IMB plans second off-market buyback

Ian Rogers
Wollongong building society IMB said over the weekend that it plans to buy back up to A$14 million worth of its ordinary shares through an off-market tender.

It is the second time the board has set out a plan to progressively buy back and cancel all its ordinary shares. This buyback represents about five per cent of IMB's net assets.

Shareholders may tender some or all of their shares for sale at discounts of between eight and 14 per cent to the volume-weighted average price of IMB shares over the 10 days on which IMB shares traded prior to October 8, 2013. This was A$4.50, but will be adjusted for the movement in the S&P/ASX Small Ordinaries index from 8 October to 20 November.

IMB said it will determine the final buyback price based on the largest discount that will enable IMB to purchase the amount of capital it decides to buy back.  

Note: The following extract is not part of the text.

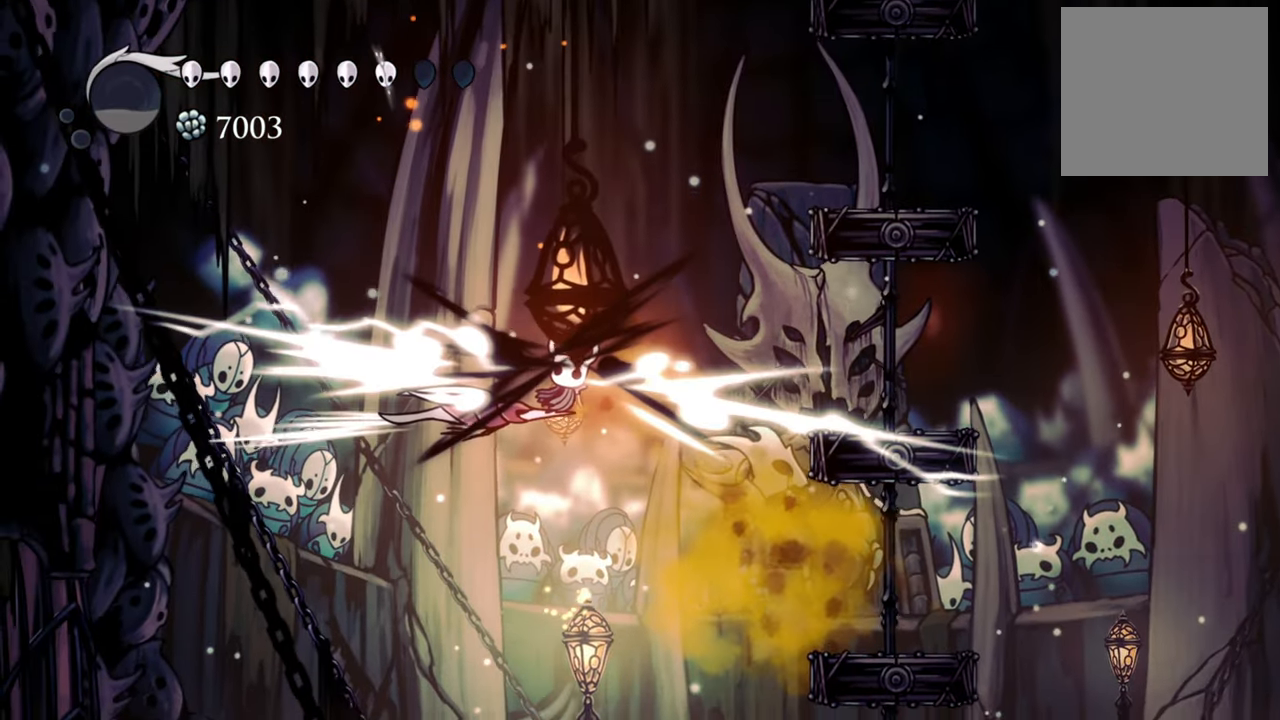
{"dt_ms": 500, "buttons": ["A", "DPAD_DOWN", "DPAD_RIGHT"], "events": [[120, "A", "down"], [140, "DPAD_DOWN", "down"]]}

It said all shareholders whose tenders are successful will receive the same buyback price.  

IMB said, for tax purposes, the buyback is expected to comprise a capital component of $1.18 per share and a fully franked dividend component equal to the buyback price less $1.18.

It said, for capital gains tax purposes, the treatment of this buyback will be different to that conducted last year, with the sale consideration received by IMB's shareholders expected to be the capital component of $1.18 plus the difference between the buyback price and the Tax Office's view of the deemed market value.